O resultado era esperado, segundo analistas políticos ouvidos pela imprensa peruana. A oposição avaliava que o momento — de crise gerada pela pandemia do coronavírus — não favorecia uma discussão sobre impeachment a apenas um ano das próximas eleições presidenciais.

O processo de impeachment contra Vizcarra, de 57 anos, foi aberto na semana passada, depois do vazamento de áudios que, segundo parlamentares, mostram o presidente tentando minimizar a sua relação com o cantor Richard Cisneros, investigado por conta de contratos irregulares com o governo.

Nos áudios, Vizcarra conversa com duas assessoras sobre as idas de Cisneros ao palácio presidencial e pede para que mintam em um inquérito parlamentar.

Em seu discurso diante dos parlamentares, o presidente colocou-se à disposição do Ministério Público e fez um apelo para que os congressistas “não se distraiam” neste momento em que o país enfrenta a crise do coronavírus.

Apesar do desgaste, Vizcarra mantém alta a sua popularidade. Uma pesquisa da Ipsos apontou que oito a cada dez peruanos querem que ele permaneça à frente do Executivo.

Derrota no Tribunal Constitucional

Na quinta-feira (17), o Tribunal Constitucional rejeitou uma medida cautelar solicitada por Vizcarra para suspender o julgamento.

A juíza Marianella Ledesma destacou que o tribunal não concedeu a medida, porque “o risco de vacância diminuiu”, sinal de que os inimigos de Vizcarra não teriam votos para destituí-lo, segundo a agência France Presse.

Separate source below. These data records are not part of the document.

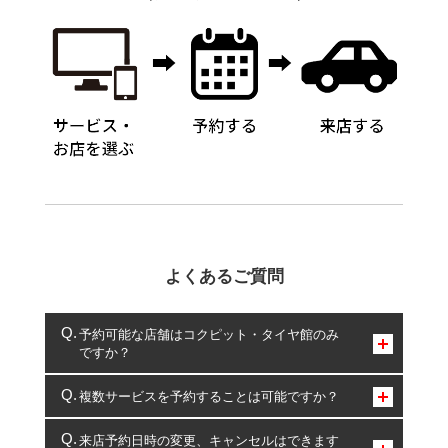
よくあるご質問
予約可能な店舗はコクピット・タイヤ館のみ
ですか？
コクピット・タイヤ館のみとなります。
複数サービスを予約することは可能ですか？
複数サービスのご予約は可能です。
来店予約日時の変更、キャンセルはできます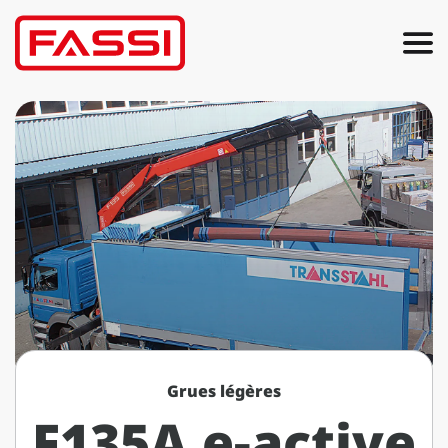
Grues légères
F135A e-active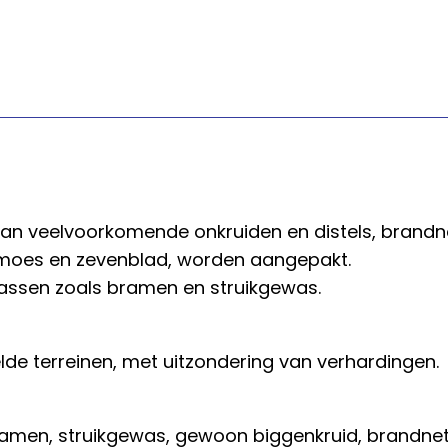
van veelvoorkomende onkruiden en distels, brandne
rmoes en zevenblad, worden aangepakt.
assen zoals bramen en struikgewas.
e terreinen, met uitzondering van verhardingen.
bramen, struikgewas, gewoon biggenkruid, brandne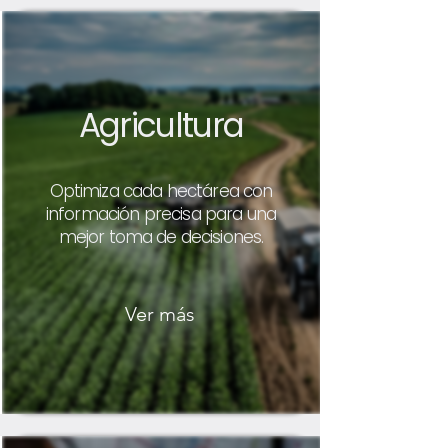
Agricultura
Optimiza cada hectárea con
información precisa para una
mejor toma de decisiones.
Ver más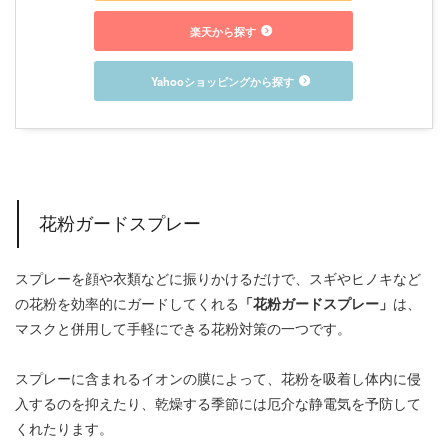
楽天から探す
Yahooショッピングから探す
花粉ガードスプレー
スプレーを顔や衣類などに振りかけるだけで、スギやヒノキなど
の花粉を効率的にガードしてくれる
「花粉ガードスプレー」
は、
マスクと併用して手軽にできる花粉対策の一つです。
スプレーに含まれるイオンの膜によって、花粉を吸着し体内に侵
入するのを抑えたり、乾燥する季節には厄介な静電気を予防して
くれたります。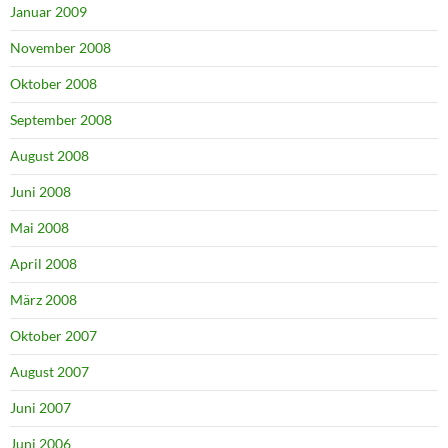
Januar 2009
November 2008
Oktober 2008
September 2008
August 2008
Juni 2008
Mai 2008
April 2008
März 2008
Oktober 2007
August 2007
Juni 2007
Juni 2006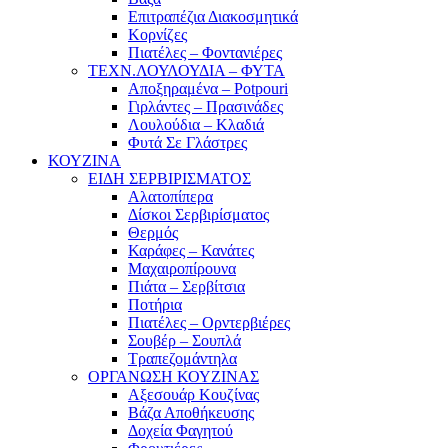
Επιτραπέζια Διακοσμητικά
Κορνίζες
Πιατέλες – Φοντανιέρες
ΤΕΧΝ.ΛΟΥΛΟΥΔΙΑ – ΦΥΤΑ
Αποξηραμένα – Potpouri
Γιρλάντες – Πρασινάδες
Λουλούδια – Κλαδιά
Φυτά Σε Γλάστρες
ΚΟΥΖΙΝΑ
ΕΙΔΗ ΣΕΡΒΙΡΙΣΜΑΤΟΣ
Αλατοπίπερα
Δίσκοι Σερβιρίσματος
Θερμός
Καράφες – Κανάτες
Μαχαιροπίρουνα
Πιάτα – Σερβίτσια
Ποτήρια
Πιατέλες – Ορντερβιέρες
Σουβέρ – Σουπλά
Τραπεζομάντηλα
ΟΡΓΑΝΩΣΗ ΚΟΥΖΙΝΑΣ
Αξεσουάρ Κουζίνας
Βάζα Αποθήκευσης
Δοχεία Φαγητού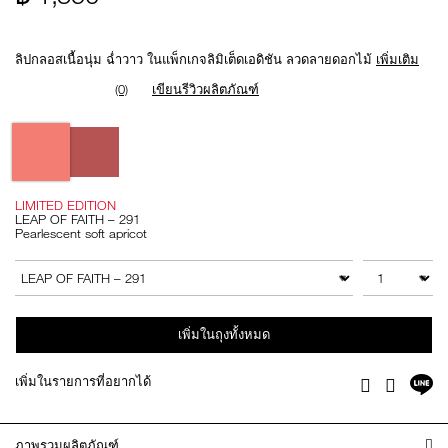
Promotions
ลิปกลอสเนื้อนุ่ม ฉ่ำวาว ในแพ็กเกจลิมิเต็ดเอดิชัน ลวดลายดอกไม้
เพิ่มเติม
(0)
เขียนรีวิวผลิตภัณฑ์
Variations
LIMITED EDITION
LEAP OF FAITH – 291
Pearlescent soft apricot
Add
Product
to
Actions
จำนวน
สินค้าอื่นๆ
cart
options
เพิ่มในถุงทั้งหมด
แช
เพิ่มในรายการที่อยากได้
Facebook
Twitter
บ
ไล
ภาพรวมผลิตภัณฑ์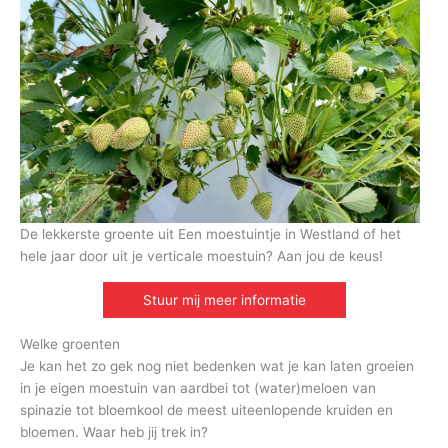
De lekkerste groente uit Een moestuintje in Westland of het
hele jaar door uit je verticale moestuin? Aan jou de keus!
Stuur mij meer informatie
Welke groenten
Je kan het zo gek nog niet bedenken wat je kan laten groeien
in je eigen moestuin van aardbei tot (water)meloen van
spinazie tot bloemkool de meest uiteenlopende kruiden en
bloemen. Waar heb jij trek in?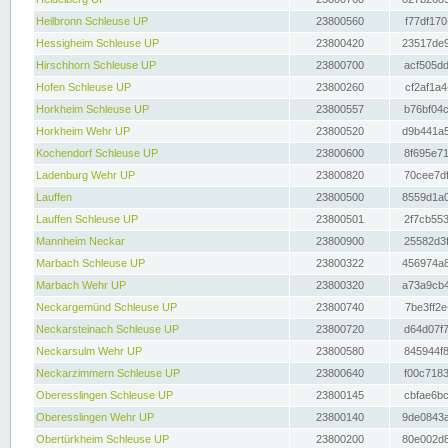
Heilbronn Schleuse UP
23800560
f77df170
Hessigheim Schleuse UP
23800420
23517de9
Hirschhorn Schleuse UP
23800700
acf505dd
Hofen Schleuse UP
23800260
cf2af1a4
Horkheim Schleuse UP
23800557
b76bf04c
Horkheim Wehr UP
23800520
d9b441a5
Kochendorf Schleuse UP
23800600
8f695e71
Ladenburg Wehr UP
23800820
70cee7df
Lauffen
23800500
8559d1a0
Lauffen Schleuse UP
23800501
2f7cb553
Mannheim Neckar
23800900
25582d3f
Marbach Schleuse UP
23800322
456974a8
Marbach Wehr UP
23800320
a73a9cb4
Neckargemünd Schleuse UP
23800740
7be3ff2e
Neckarsteinach Schleuse UP
23800720
d64d07f7
Neckarsulm Wehr UP
23800580
845944f8
Neckarzimmern Schleuse UP
23800640
f00c7183
Oberesslingen Schleuse UP
23800145
cbfae6bc
Oberesslingen Wehr UP
23800140
9de0843a
Obertürkheim Schleuse UP
23800200
80e002d8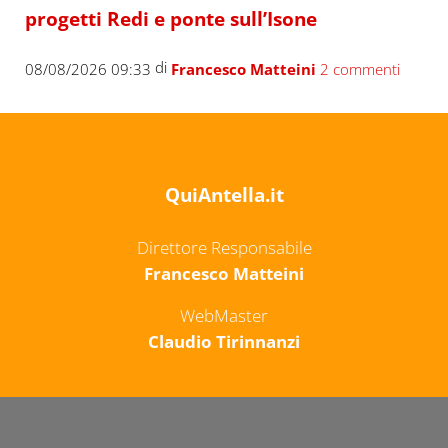
progetti Redi e ponte sull’Isone
di
08/08/2026 09:33
Francesco Matteini
2 commenti
QuiAntella.it
Direttore Responsabile
Francesco Matteini
WebMaster
Claudio Tirinnanzi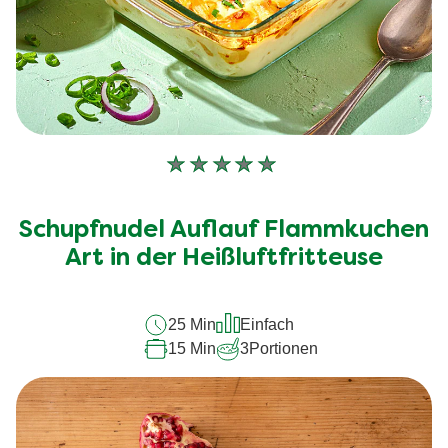
Keine
Bewertungen
für
Schupfnudel Auflauf Flammkuchen
dieses
recipe
Art in der Heißluftfritteuse
abgegeben
25 Min
Einfach
15 Min
3
Portionen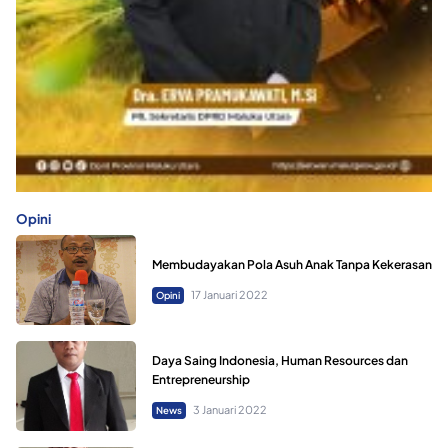
Opini
Membudayakan Pola Asuh Anak Tanpa Kekerasan
17 Januari 2022
Opini
Daya Saing Indonesia, Human Resources dan
Entrepreneurship
3 Januari 2022
News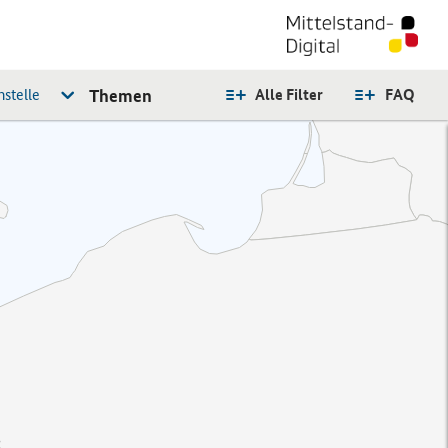
stelle
Themen
Alle Filter
FAQ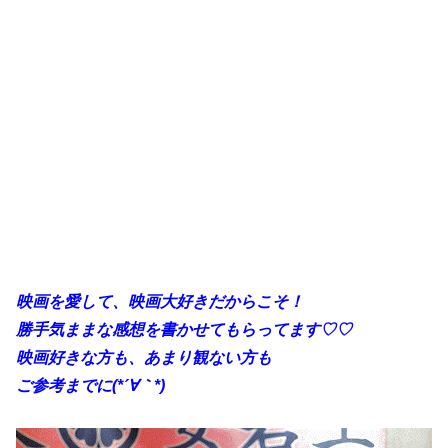
映画を愛して、映画大好きだからこそ！
勝手気ままな感想を書かせてもらってます♡♡
映画好きな方も、あまり観ない方も
ご参考までに(*´∀｀*)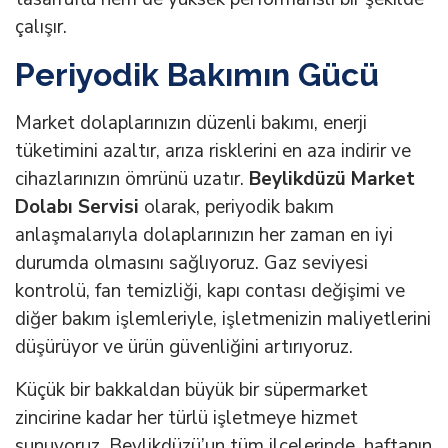
çalışır.
Periyodik Bakımın Gücü
Market dolaplarınızın düzenli bakımı, enerji
tüketimini azaltır, arıza risklerini en aza indirir ve
cihazlarınızın ömrünü uzatır.
Beylikdüzü Market
Dolabı Servisi
olarak, periyodik bakım
anlaşmalarıyla dolaplarınızın her zaman en iyi
durumda olmasını sağlıyoruz. Gaz seviyesi
kontrolü, fan temizliği, kapı contası değişimi ve
diğer bakım işlemleriyle, işletmenizin maliyetlerini
düşürüyor ve ürün güvenliğini artırıyoruz.
Küçük bir bakkaldan büyük bir süpermarket
zincirine kadar her türlü işletmeye hizmet
sunuyoruz. Beylikdüzü’un tüm ilçelerinde, haftanın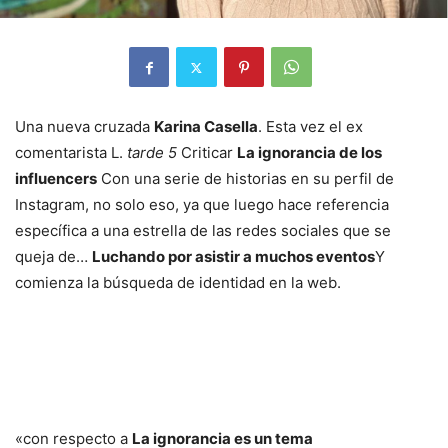
Una nueva cruzada
Karina Casella
. Esta vez el ex
comentarista L.
tarde 5
Criticar
La ignorancia de los
influencers
Con una serie de historias en su perfil de
Instagram, no solo eso, ya que luego hace referencia
específica a una estrella de las redes sociales que se
queja de…
Luchando por asistir a muchos eventos
Y
comienza la búsqueda de identidad en la web.
«con respecto a
La ignorancia es un tema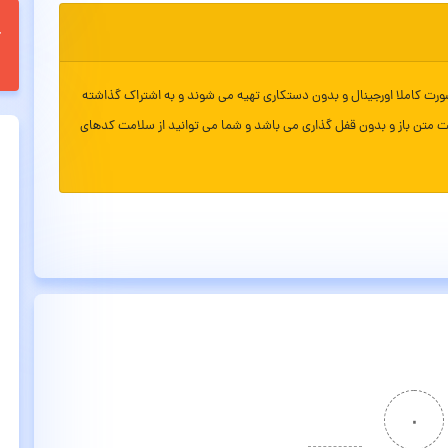
ورت کاملا اورجینال و بدون دستکاری تهیه می شوند و به اشتراک گذاشته
ت متن باز و بدون قفل گذاری می باشد و شما می توانید از سلامت کدهای
۰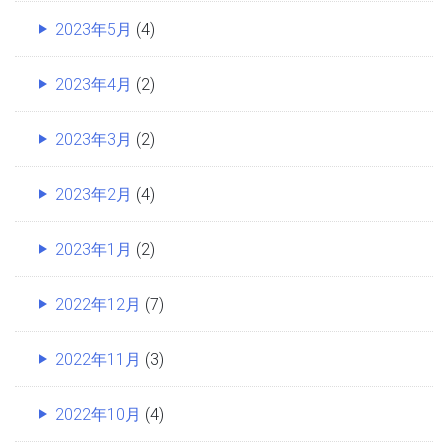
2023年5月
(4)
2023年4月
(2)
2023年3月
(2)
2023年2月
(4)
2023年1月
(2)
2022年12月
(7)
2022年11月
(3)
2022年10月
(4)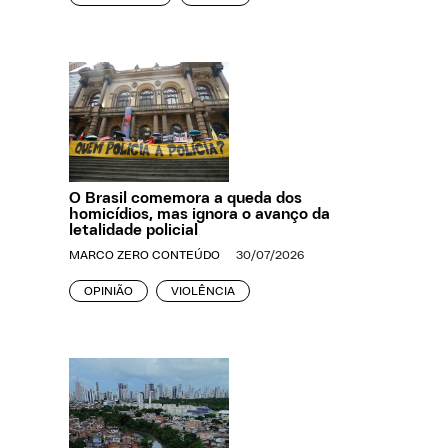
O Brasil comemora a queda dos
homicídios, mas ignora o avanço da
letalidade policial
MARCO ZERO CONTEÚDO
30/07/2026
OPINIÃO
VIOLÊNCIA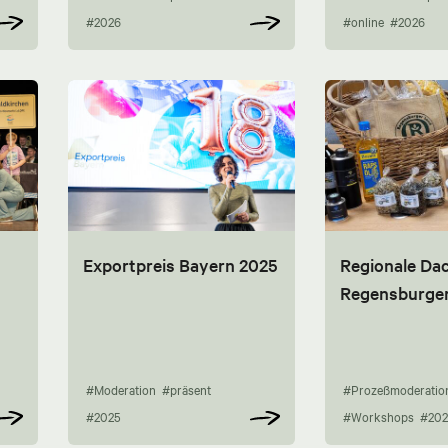
#2026
#online
#2026
Exportpreis Bayern 2025
Regionale Da
Regensburge
#Moderation
#präsent
#Prozeßmoderatio
#2025
#Workshops
#202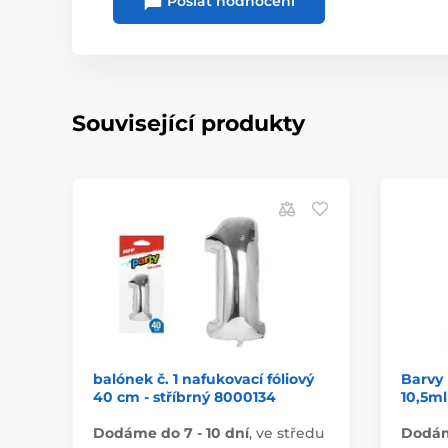
Poslat hodnocení
Související produkty
balónek č. 1 nafukovací fóliový
Barvy 
40 cm - stříbrný 8000134
10,5ml
Dodáme do 7 - 10 dní
,
ve středu
Dodáme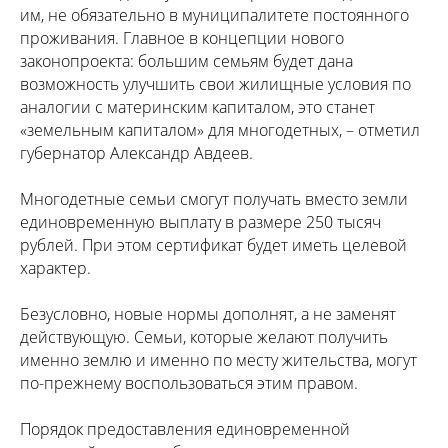
им, не обязательно в муниципалитете постоянного
проживания. Главное в концепции нового
законопроекта: большим семьям будет дана
возможность улучшить свои жилищные условия по
аналогии с материнским капиталом, это станет
«земельным капиталом» для многодетных, – отметил
губернатор Александр Авдеев.
Многодетные семьи смогут получать вместо земли
единовременную выплату в размере 250 тысяч
рублей. При этом сертификат будет иметь целевой
характер.
Безусловно, новые нормы дополнят, а не заменят
действующую. Семьи, которые желают получить
именно землю и именно по месту жительства, могут
по-прежнему воспользоваться этим правом.
Порядок предоставления единовременной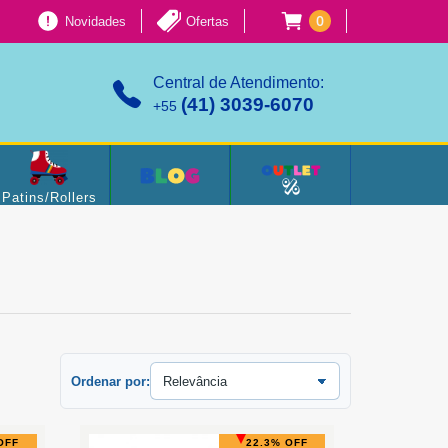
0
Novidades
Ofertas
Central de Atendimento:
(41) 3039-6070
+55
Patins/Rollers
Ordenar por:
OFF
22.3% OFF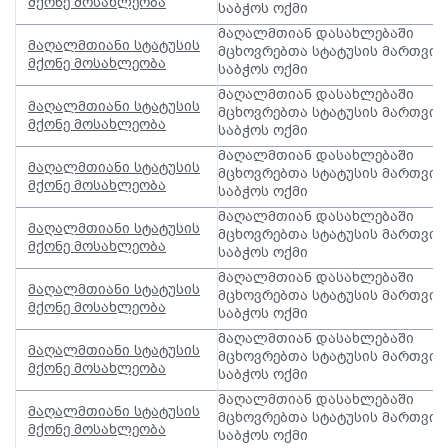
მქონე მოსახლეობა
საბჭოს ოქმი
მაღალმთიან დასახლებაში
მაღალმთიანი სტატუსის
მცხოვრებთა სტატუსის მართვის
მქონე მოსახლეობა
საბჭოს ოქმი
მაღალმთიან დასახლებაში
მაღალმთიანი სტატუსის
მცხოვრებთა სტატუსის მართვის
მქონე მოსახლეობა
საბჭოს ოქმი
მაღალმთიან დასახლებაში
მაღალმთიანი სტატუსის
მცხოვრებთა სტატუსის მართვის
მქონე მოსახლეობა
საბჭოს ოქმი
მაღალმთიან დასახლებაში
მაღალმთიანი სტატუსის
მცხოვრებთა სტატუსის მართვის
მქონე მოსახლეობა
საბჭოს ოქმი
მაღალმთიან დასახლებაში
მაღალმთიანი სტატუსის
მცხოვრებთა სტატუსის მართვის
მქონე მოსახლეობა
საბჭოს ოქმი
მაღალმთიან დასახლებაში
მაღალმთიანი სტატუსის
მცხოვრებთა სტატუსის მართვის
მქონე მოსახლეობა
საბჭოს ოქმი
მაღალმთიან დასახლებაში
მაღალმთიანი სტატუსის
მცხოვრებთა სტატუსის მართვის
მქონე მოსახლეობა
საბჭოს ოქმი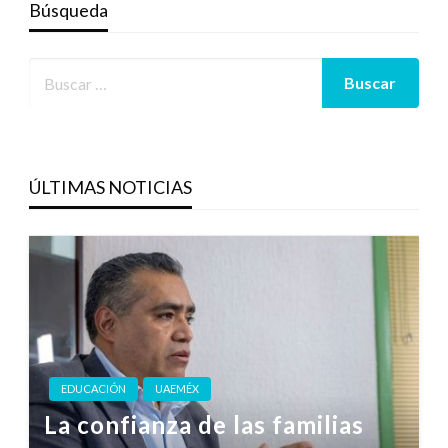
Búsqueda
ÚLTIMAS NOTICIAS
EDUCACIÓN
UAEMÉX
La confianza de las familias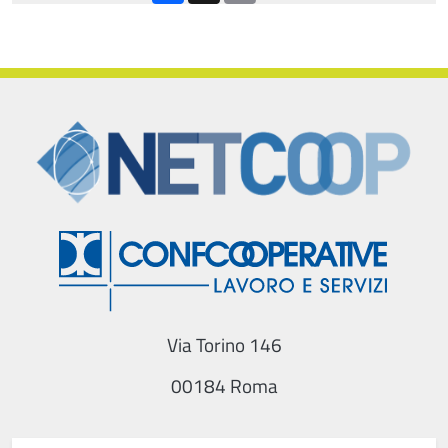
Via Torino 146
00184 Roma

César Acuña, chefe do segundo maior partido no Congresso e possível candidato nas eleições presidenciais de 2021, já afirmou que uma derrubada de Vizcarra “só poderia agravar” a situação atual do país, já fragilizado pelo impacto da crise provocada pelo novo coronavírus.

‘Complô contra a democracia’

A abertura do processo de impeachment acontece em meio a confrontos entre o Legislativo e o Executivo pela aprovação de uma reforma política promovida pelo governo. A mudança deixaria candidatos condenados pela Justiça fora das eleições.

Vizcarra, um centrista que assumiu a presidência em 2018 após a renúncia de Pedro Pablo Kuczynski, acusa o Congresso de “complô contra a democracia”. Ele não tem representação no Congresso e não pode concorrer nas eleições do próximo ano devido aos limites constitucionais.